# ABOUT THIS TASK:
Without including any images, repeat the listing below exactly.

# INPUT DATA:
::::::::::

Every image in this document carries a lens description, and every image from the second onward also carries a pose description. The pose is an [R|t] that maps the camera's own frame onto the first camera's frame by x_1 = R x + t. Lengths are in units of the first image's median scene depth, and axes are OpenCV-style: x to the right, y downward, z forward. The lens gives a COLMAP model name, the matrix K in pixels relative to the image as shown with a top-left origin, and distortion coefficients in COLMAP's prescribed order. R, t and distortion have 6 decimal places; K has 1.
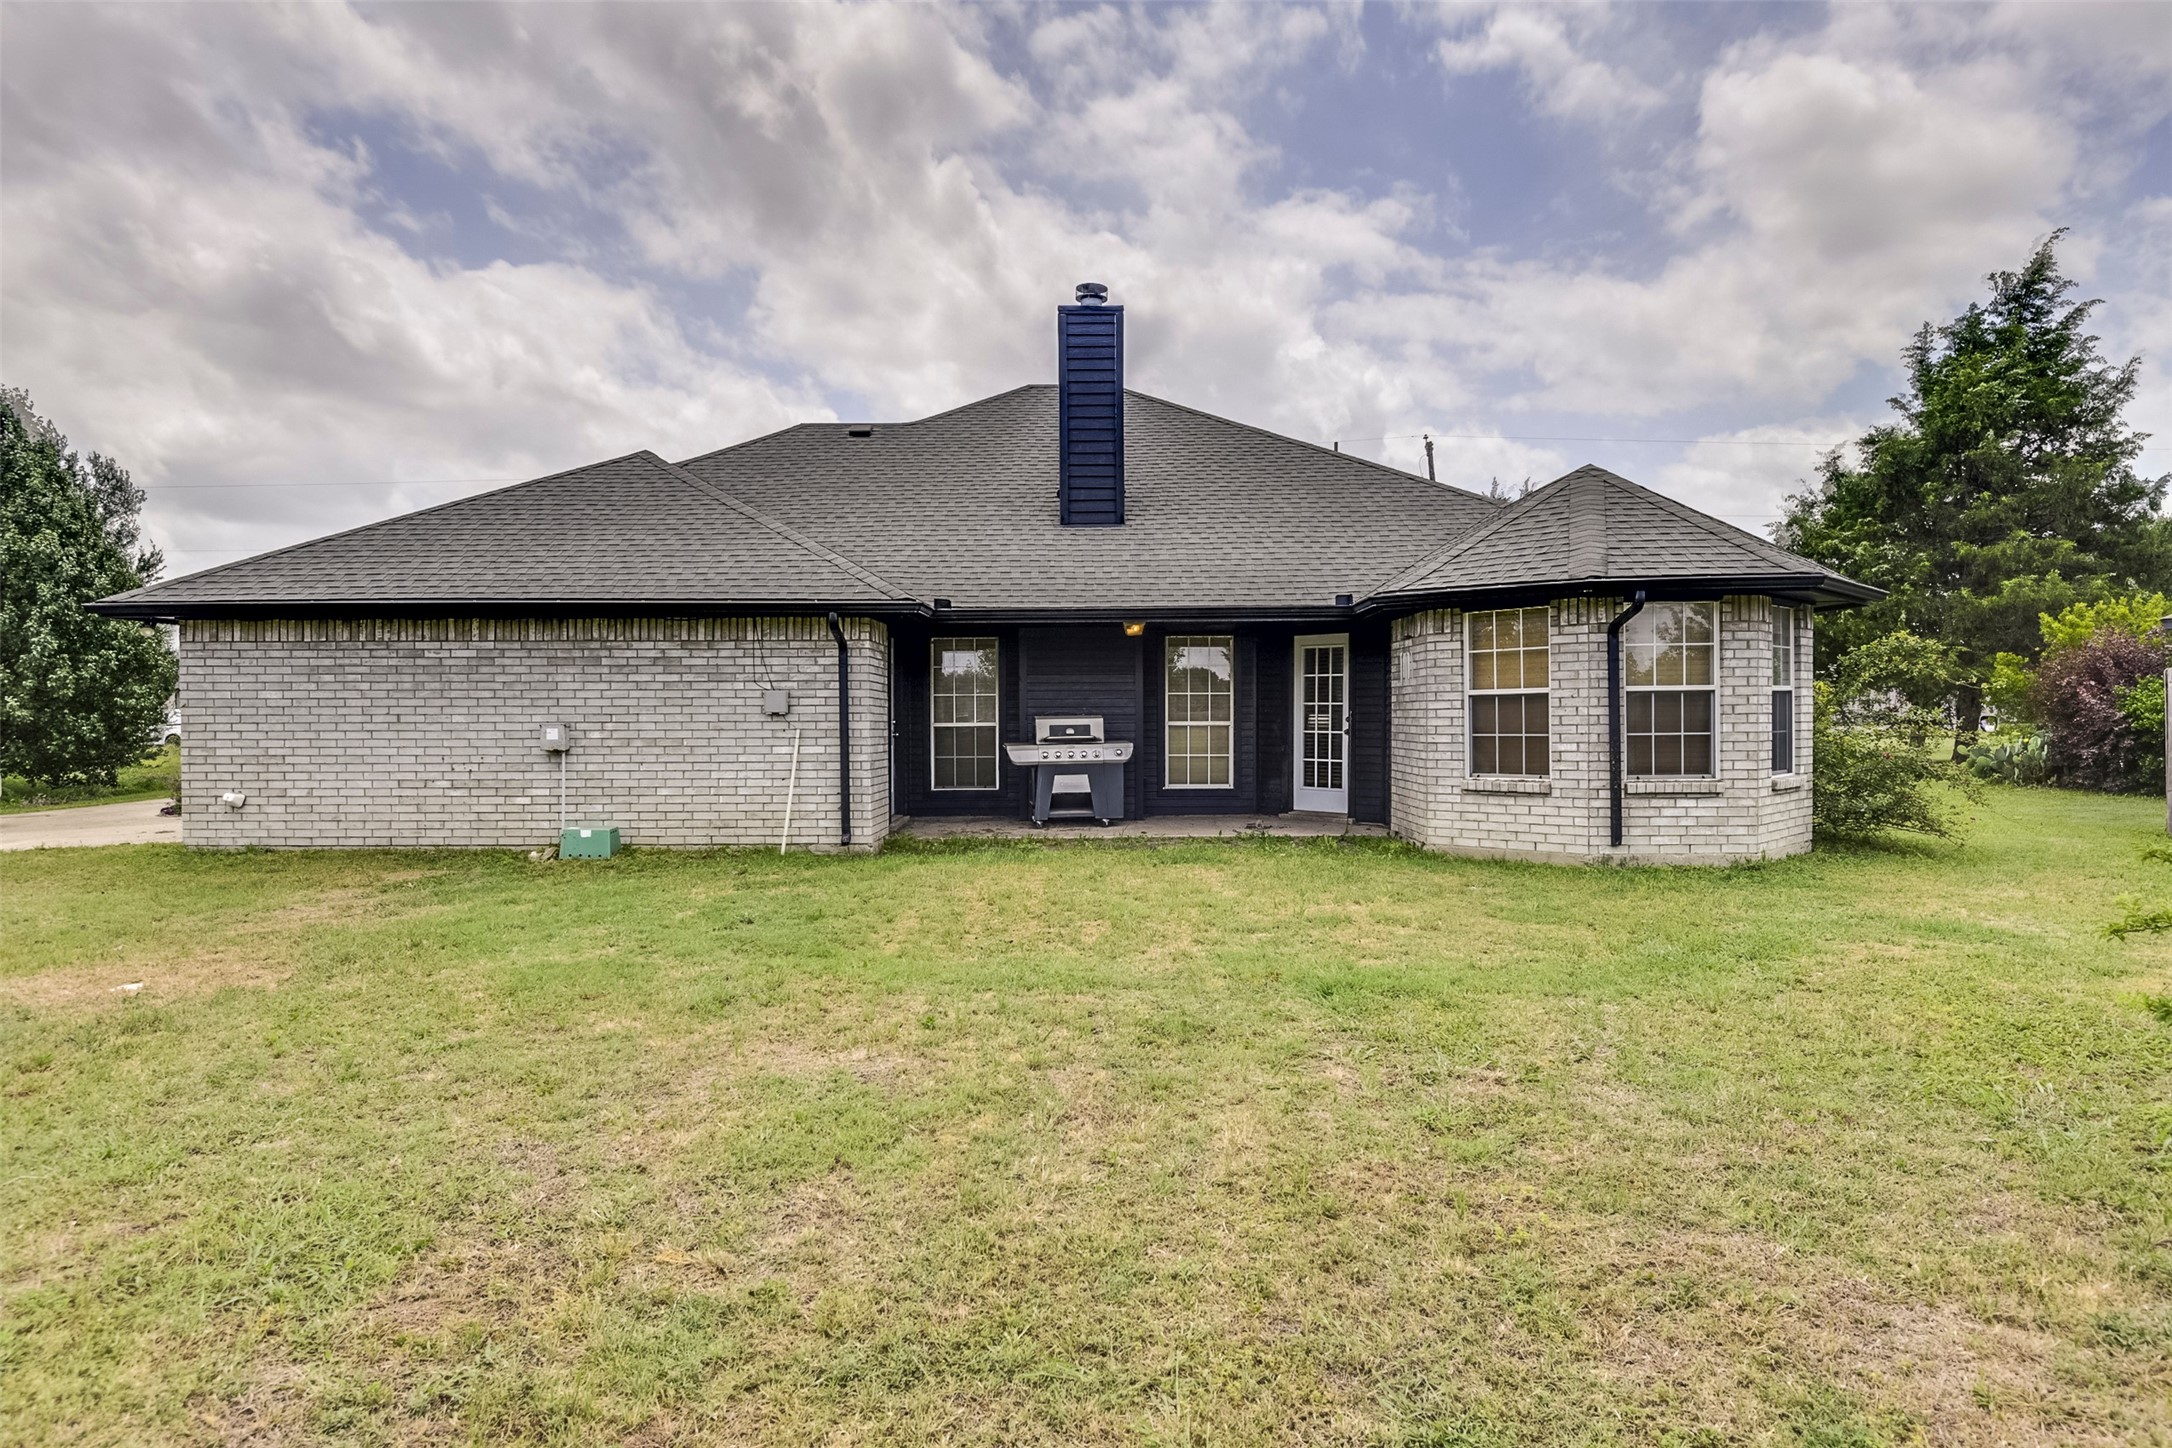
lens RADIAL K [[1409.4, 0, 1086.0], [0, 1409.4, 724.0], [0, 0, 1]] dist [0.057298, 0.000703]
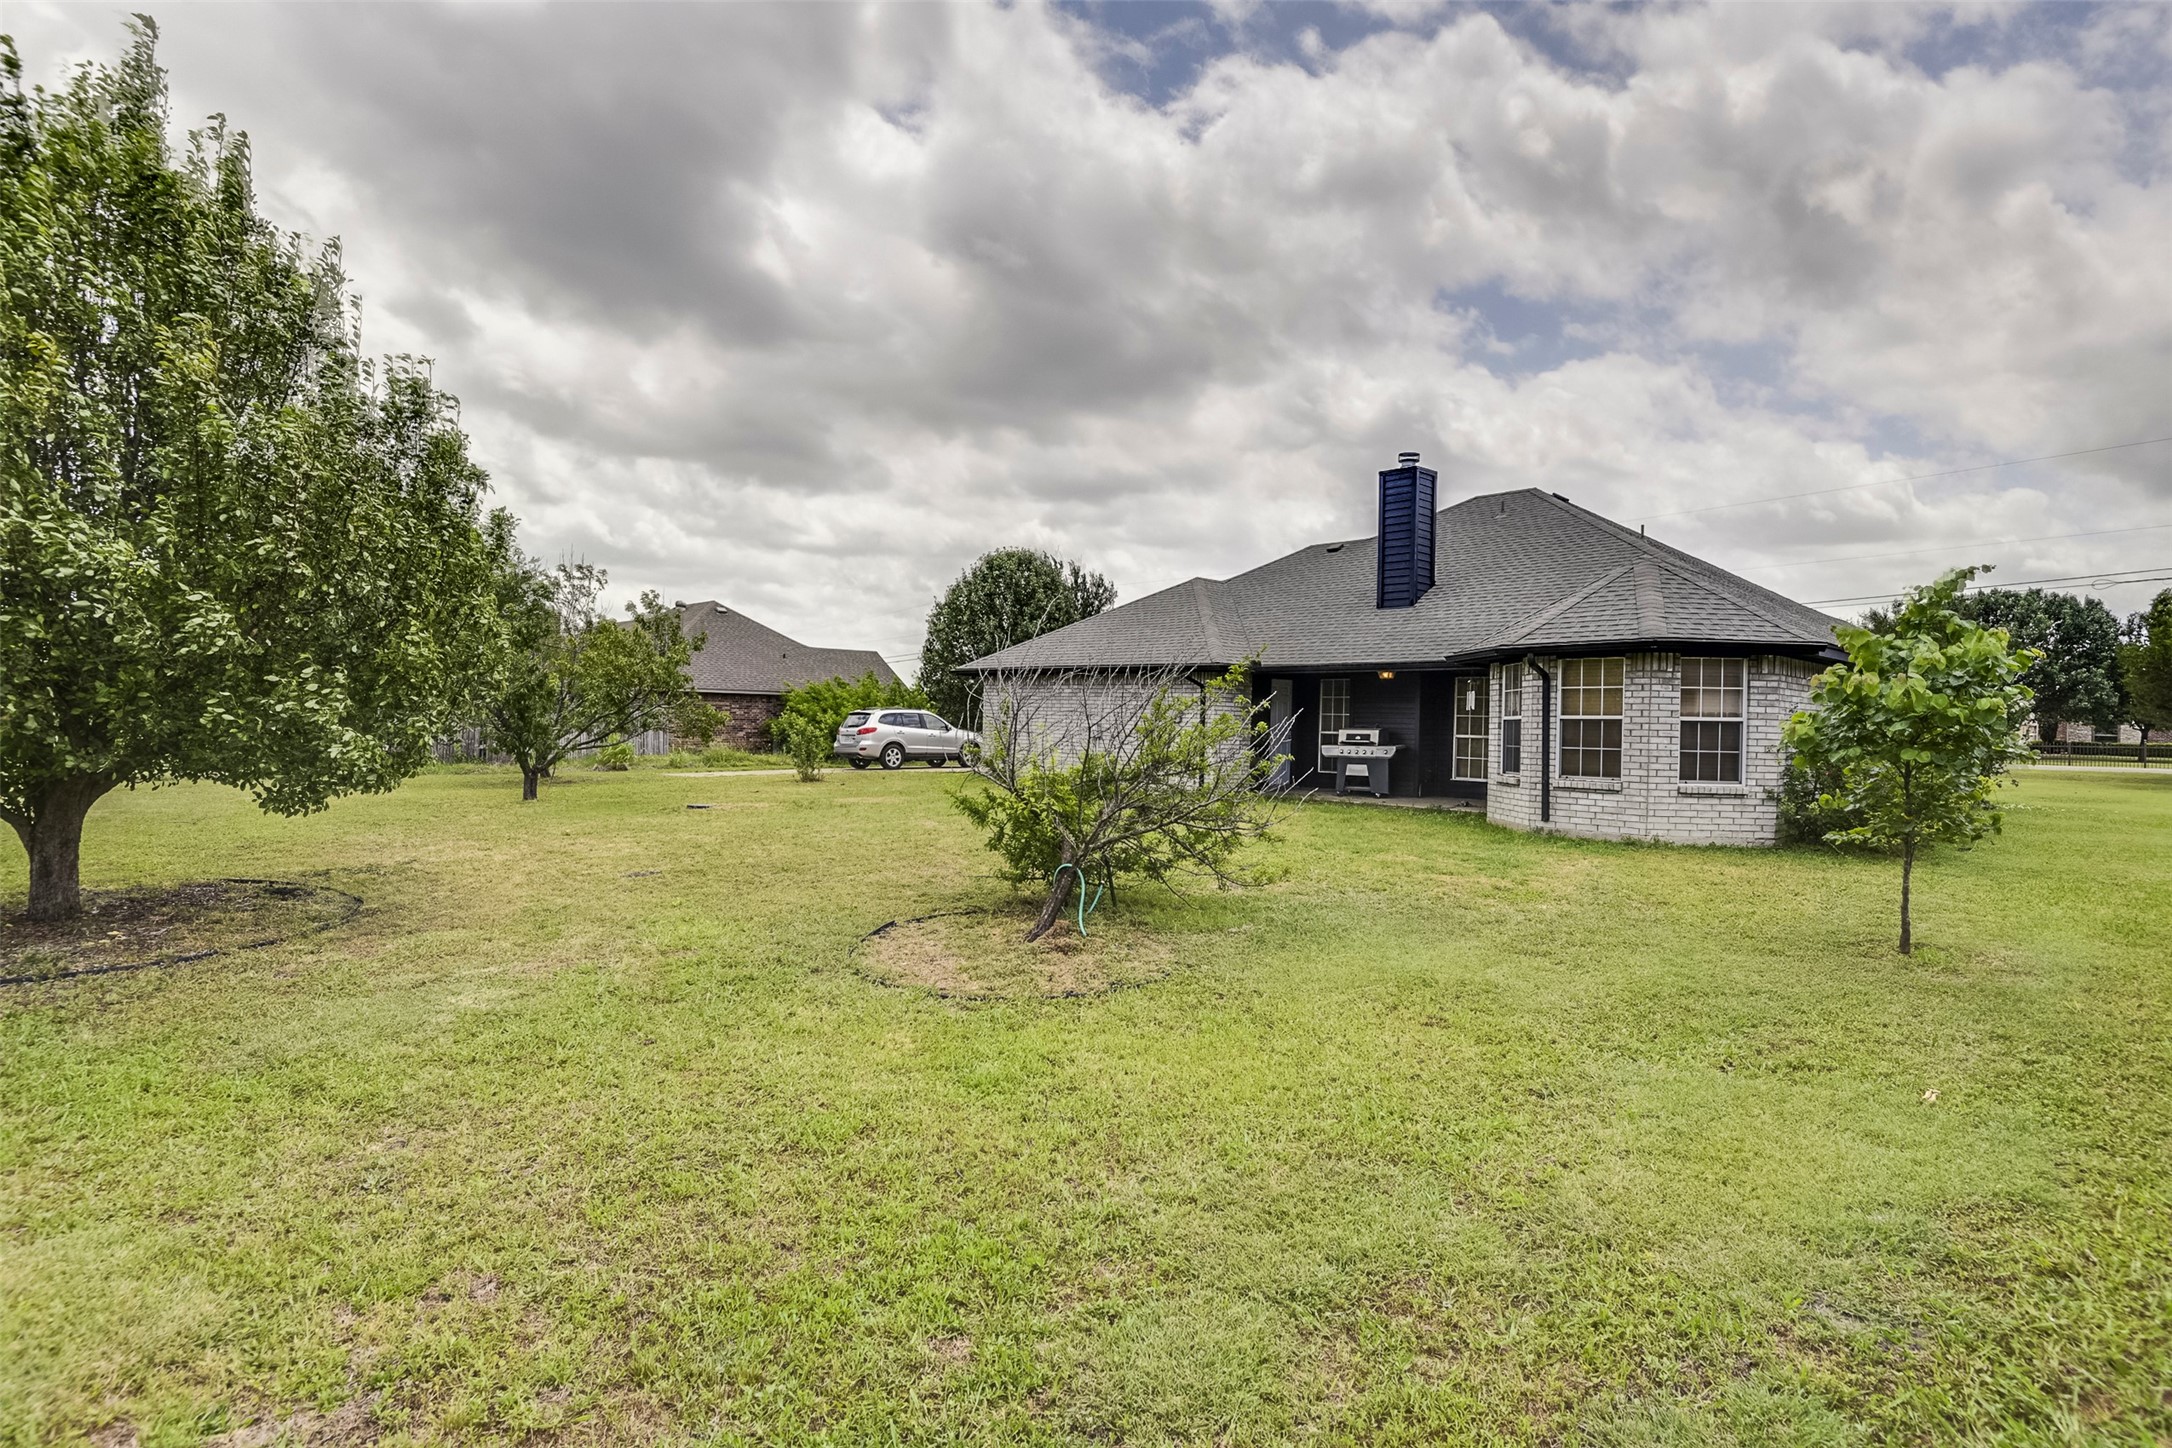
lens RADIAL K [[1123.9, 0, 1086.0], [0, 1123.9, 724.0], [0, 0, 1]] dist [0.000169, -0.000005]
pose [[0.714031, 0.019455, -0.699844, 0.670715], [-0.024444, 0.999697, 0.002851, -0.006632], [0.699688, 0.015071, 0.714290, -0.141967]]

::::::::::

# SOLUTION TO THIS TASK:
Every image in this document carries a lens description, and every image from the second onward also carries a pose description. The pose is an [R|t] that maps the camera's own frame onto the first camera's frame by x_1 = R x + t. Lengths are in units of the first image's median scene depth, and axes are OpenCV-style: x to the right, y downward, z forward. The lens gives a COLMAP model name, the matrix K in pixels relative to the image as shown with a top-left origin, and distortion coefficients in COLMAP's prescribed order. R, t and distortion have 6 decimal places; K has 1.
lens RADIAL K [[1409.4, 0, 1086.0], [0, 1409.4, 724.0], [0, 0, 1]] dist [0.057298, 0.000703]
lens RADIAL K [[1123.9, 0, 1086.0], [0, 1123.9, 724.0], [0, 0, 1]] dist [0.000169, -0.000005]
pose [[0.714031, 0.019455, -0.699844, 0.670715], [-0.024444, 0.999697, 0.002851, -0.006632], [0.699688, 0.015071, 0.714290, -0.141967]]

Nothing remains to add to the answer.